En los medios de comunicación burgueses en Portugal se rumorea y discute sobre la posibilidad de un gobierno tecnocrático que podría reemplazar al actual. Los dirigentes del Partido Socialista han afirmado claramente que esta sería su opción preferida puesto que les permitiría evitarse ser los únicos responsables de medidas extremadamente impopulares. No están ni preparados ni dispuestos a asumirlas en este momento. Por otro lado, el gobernante PSD, ante el desprestigio masivo y las divisiones internas como resultado de la presión de las masas contra sus políticas, podría preferir también la dimisión y dejar que un gobierno 'tecnócrata' se hiciera cargo de las medidas.

En las últimas encuestas de opinión, después del anuncio del 7 de septiembre, la coalición de Gobierno desciende con una caída para el PSD hasta el 33% (obtuvo un 38,7% en las elecciones de junio de 2011) y el PP desciende ligeramente hasta el 10% (tenía un 11.7% en las elecciones). El Partido Socialista crece del 28.1% al 35,4% y también suben algo los dos partidos a su izquierda, los comunistas del 7,9% al 9,3% y el Bloco del 5.2 al 7%. Claramente, estas encuestas no reflejan la magnitud de la oposición popular al Gobierno actual y la profundidad de la ira acumulada.

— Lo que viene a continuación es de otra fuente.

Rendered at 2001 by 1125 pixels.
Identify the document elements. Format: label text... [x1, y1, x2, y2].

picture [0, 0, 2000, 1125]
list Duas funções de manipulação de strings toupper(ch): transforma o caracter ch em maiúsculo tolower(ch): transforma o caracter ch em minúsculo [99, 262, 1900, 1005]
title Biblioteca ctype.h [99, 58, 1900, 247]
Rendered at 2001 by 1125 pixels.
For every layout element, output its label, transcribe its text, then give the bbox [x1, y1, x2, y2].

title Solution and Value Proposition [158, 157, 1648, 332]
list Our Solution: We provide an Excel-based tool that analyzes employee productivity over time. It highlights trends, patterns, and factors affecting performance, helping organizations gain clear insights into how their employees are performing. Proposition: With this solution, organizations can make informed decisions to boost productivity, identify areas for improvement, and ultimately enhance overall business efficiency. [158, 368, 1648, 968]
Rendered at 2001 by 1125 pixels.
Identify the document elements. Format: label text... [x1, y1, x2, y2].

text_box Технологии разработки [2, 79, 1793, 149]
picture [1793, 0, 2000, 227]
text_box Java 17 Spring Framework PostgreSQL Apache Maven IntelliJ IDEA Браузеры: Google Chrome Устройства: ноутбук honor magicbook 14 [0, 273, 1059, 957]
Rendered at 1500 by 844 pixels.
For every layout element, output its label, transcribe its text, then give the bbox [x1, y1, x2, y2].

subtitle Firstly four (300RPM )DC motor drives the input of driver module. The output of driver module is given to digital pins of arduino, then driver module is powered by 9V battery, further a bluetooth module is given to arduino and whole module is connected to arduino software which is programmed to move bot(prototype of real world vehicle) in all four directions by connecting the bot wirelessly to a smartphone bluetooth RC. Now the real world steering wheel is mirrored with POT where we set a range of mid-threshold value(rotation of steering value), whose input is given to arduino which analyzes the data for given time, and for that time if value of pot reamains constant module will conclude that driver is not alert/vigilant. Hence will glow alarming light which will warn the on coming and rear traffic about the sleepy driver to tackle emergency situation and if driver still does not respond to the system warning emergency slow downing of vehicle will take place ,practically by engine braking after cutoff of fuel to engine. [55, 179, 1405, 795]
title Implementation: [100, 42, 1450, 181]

Es crucial para ambas organizaciones, el Partido Comunista y el Bloco de Esquerda, aprobar un programa claro que parta de la premisa de que la crisis del capitalismo es la raíz de las medidas impuestas y, que de ahí se desarrollen una serie de reivindicaciones transitorias, que vinculen la lucha concreta contra las diferentes medidas de austeridad con la perspectiva general de la expropiación de los capitalistas y la planificación democrática de la economía bajo control obrero.

[I] El 1º de mayo de 1974 salieron unos 3 millones de personas en manifestaciones en todo Portugal (en torno a la mitad en Lisboa), que entonces tenía unos 7 millones de habitantes (nota del editor).